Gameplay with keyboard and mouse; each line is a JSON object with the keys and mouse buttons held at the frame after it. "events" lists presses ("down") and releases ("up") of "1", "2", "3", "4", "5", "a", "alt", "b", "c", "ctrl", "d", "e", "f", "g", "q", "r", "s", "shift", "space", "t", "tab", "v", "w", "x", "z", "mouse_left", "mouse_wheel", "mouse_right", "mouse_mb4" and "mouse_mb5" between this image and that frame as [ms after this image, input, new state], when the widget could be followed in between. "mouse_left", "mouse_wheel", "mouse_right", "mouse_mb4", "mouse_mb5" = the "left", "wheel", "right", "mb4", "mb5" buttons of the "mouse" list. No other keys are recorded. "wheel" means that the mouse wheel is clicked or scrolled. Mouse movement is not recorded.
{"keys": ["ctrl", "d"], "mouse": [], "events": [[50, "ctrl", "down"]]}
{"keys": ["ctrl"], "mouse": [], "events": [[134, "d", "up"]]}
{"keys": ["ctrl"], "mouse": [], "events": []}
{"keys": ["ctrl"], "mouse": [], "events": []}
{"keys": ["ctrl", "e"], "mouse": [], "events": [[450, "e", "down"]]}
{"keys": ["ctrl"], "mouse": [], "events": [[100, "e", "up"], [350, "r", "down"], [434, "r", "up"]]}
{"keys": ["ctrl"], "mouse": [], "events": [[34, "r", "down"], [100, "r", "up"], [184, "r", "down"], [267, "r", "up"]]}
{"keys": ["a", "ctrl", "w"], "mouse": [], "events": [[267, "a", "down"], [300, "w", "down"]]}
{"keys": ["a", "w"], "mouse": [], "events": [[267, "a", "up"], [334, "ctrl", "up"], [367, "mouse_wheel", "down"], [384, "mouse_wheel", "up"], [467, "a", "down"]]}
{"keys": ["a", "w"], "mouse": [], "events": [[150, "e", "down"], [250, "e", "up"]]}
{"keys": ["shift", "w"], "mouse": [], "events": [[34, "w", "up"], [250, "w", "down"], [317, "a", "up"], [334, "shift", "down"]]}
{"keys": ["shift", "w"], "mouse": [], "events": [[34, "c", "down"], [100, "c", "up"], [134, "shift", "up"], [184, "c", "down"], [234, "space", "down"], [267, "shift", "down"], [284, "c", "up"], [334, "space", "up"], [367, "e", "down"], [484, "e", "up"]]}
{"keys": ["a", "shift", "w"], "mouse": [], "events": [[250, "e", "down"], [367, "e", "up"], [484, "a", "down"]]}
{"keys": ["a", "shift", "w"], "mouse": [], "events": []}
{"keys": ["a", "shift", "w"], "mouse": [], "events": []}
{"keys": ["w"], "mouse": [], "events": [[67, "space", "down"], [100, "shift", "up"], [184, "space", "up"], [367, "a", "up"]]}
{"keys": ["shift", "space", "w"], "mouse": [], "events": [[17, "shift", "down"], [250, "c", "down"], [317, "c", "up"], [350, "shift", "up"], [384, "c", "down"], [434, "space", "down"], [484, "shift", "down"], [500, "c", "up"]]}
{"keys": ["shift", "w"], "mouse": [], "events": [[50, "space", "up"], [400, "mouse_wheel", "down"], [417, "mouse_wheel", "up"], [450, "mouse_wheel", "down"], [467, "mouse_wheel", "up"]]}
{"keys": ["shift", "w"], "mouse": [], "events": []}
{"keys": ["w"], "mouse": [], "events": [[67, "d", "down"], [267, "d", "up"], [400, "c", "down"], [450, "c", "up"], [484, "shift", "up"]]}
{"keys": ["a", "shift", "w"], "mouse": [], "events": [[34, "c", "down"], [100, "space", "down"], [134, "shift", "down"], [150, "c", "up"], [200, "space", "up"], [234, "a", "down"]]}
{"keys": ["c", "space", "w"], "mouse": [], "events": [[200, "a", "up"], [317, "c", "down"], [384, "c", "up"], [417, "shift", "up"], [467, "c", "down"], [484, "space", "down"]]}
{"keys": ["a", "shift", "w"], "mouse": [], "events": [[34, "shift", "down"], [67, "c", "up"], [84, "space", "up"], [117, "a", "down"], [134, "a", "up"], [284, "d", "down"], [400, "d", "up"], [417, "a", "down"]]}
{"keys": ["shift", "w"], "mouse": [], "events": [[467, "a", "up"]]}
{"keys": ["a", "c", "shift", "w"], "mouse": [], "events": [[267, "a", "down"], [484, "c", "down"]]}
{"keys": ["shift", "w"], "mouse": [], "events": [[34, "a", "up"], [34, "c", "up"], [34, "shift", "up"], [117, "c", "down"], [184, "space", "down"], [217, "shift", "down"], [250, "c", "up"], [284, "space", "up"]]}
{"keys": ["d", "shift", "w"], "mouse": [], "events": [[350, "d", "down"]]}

■ ■ ■ ■ ■ ■ ■

TASK PROMPT: All of the records shown above should be reproduced exactly.

SOLVED EXERCISE:
Gameplay with keyboard and mouse; each line is a JSON object with the keys and mouse buttons held at the frame after it. "events" lists presses ("down") and releases ("up") of "1", "2", "3", "4", "5", "a", "alt", "b", "c", "ctrl", "d", "e", "f", "g", "q", "r", "s", "shift", "space", "t", "tab", "v", "w", "x", "z", "mouse_left", "mouse_wheel", "mouse_right", "mouse_mb4" and "mouse_mb5" between this image and that frame as [ms after this image, input, new state], when the widget could be followed in between. "mouse_left", "mouse_wheel", "mouse_right", "mouse_mb4", "mouse_mb5" = the "left", "wheel", "right", "mb4", "mb5" buttons of the "mouse" list. No other keys are recorded. "wheel" means that the mouse wheel is clicked or scrolled. Mouse movement is not recorded.
{"keys": ["ctrl", "d"], "mouse": [], "events": [[50, "ctrl", "down"]]}
{"keys": ["ctrl"], "mouse": [], "events": [[134, "d", "up"]]}
{"keys": ["ctrl"], "mouse": [], "events": []}
{"keys": ["ctrl"], "mouse": [], "events": []}
{"keys": ["ctrl", "e"], "mouse": [], "events": [[450, "e", "down"]]}
{"keys": ["ctrl"], "mouse": [], "events": [[100, "e", "up"], [350, "r", "down"], [434, "r", "up"]]}
{"keys": ["ctrl"], "mouse": [], "events": [[34, "r", "down"], [100, "r", "up"], [184, "r", "down"], [267, "r", "up"]]}
{"keys": ["a", "ctrl", "w"], "mouse": [], "events": [[267, "a", "down"], [300, "w", "down"]]}
{"keys": ["a", "w"], "mouse": [], "events": [[267, "a", "up"], [334, "ctrl", "up"], [367, "mouse_wheel", "down"], [384, "mouse_wheel", "up"], [467, "a", "down"]]}
{"keys": ["a", "w"], "mouse": [], "events": [[150, "e", "down"], [250, "e", "up"]]}
{"keys": ["shift", "w"], "mouse": [], "events": [[34, "w", "up"], [250, "w", "down"], [317, "a", "up"], [334, "shift", "down"]]}
{"keys": ["shift", "w"], "mouse": [], "events": [[34, "c", "down"], [100, "c", "up"], [134, "shift", "up"], [184, "c", "down"], [234, "space", "down"], [267, "shift", "down"], [284, "c", "up"], [334, "space", "up"], [367, "e", "down"], [484, "e", "up"]]}
{"keys": ["a", "shift", "w"], "mouse": [], "events": [[250, "e", "down"], [367, "e", "up"], [484, "a", "down"]]}
{"keys": ["a", "shift", "w"], "mouse": [], "events": []}
{"keys": ["a", "shift", "w"], "mouse": [], "events": []}
{"keys": ["w"], "mouse": [], "events": [[67, "space", "down"], [100, "shift", "up"], [184, "space", "up"], [367, "a", "up"]]}
{"keys": ["shift", "space", "w"], "mouse": [], "events": [[17, "shift", "down"], [250, "c", "down"], [317, "c", "up"], [350, "shift", "up"], [384, "c", "down"], [434, "space", "down"], [484, "shift", "down"], [500, "c", "up"]]}
{"keys": ["shift", "w"], "mouse": [], "events": [[50, "space", "up"], [400, "mouse_wheel", "down"], [417, "mouse_wheel", "up"], [450, "mouse_wheel", "down"], [467, "mouse_wheel", "up"]]}
{"keys": ["shift", "w"], "mouse": [], "events": []}
{"keys": ["w"], "mouse": [], "events": [[67, "d", "down"], [267, "d", "up"], [400, "c", "down"], [450, "c", "up"], [484, "shift", "up"]]}
{"keys": ["a", "shift", "w"], "mouse": [], "events": [[34, "c", "down"], [100, "space", "down"], [134, "shift", "down"], [150, "c", "up"], [200, "space", "up"], [234, "a", "down"]]}
{"keys": ["c", "space", "w"], "mouse": [], "events": [[200, "a", "up"], [317, "c", "down"], [384, "c", "up"], [417, "shift", "up"], [467, "c", "down"], [484, "space", "down"]]}
{"keys": ["a", "shift", "w"], "mouse": [], "events": [[34, "shift", "down"], [67, "c", "up"], [84, "space", "up"], [117, "a", "down"], [134, "a", "up"], [284, "d", "down"], [400, "d", "up"], [417, "a", "down"]]}
{"keys": ["shift", "w"], "mouse": [], "events": [[467, "a", "up"]]}
{"keys": ["a", "c", "shift", "w"], "mouse": [], "events": [[267, "a", "down"], [484, "c", "down"]]}
{"keys": ["shift", "w"], "mouse": [], "events": [[34, "a", "up"], [34, "c", "up"], [34, "shift", "up"], [117, "c", "down"], [184, "space", "down"], [217, "shift", "down"], [250, "c", "up"], [284, "space", "up"]]}
{"keys": ["d", "shift", "w"], "mouse": [], "events": [[350, "d", "down"]]}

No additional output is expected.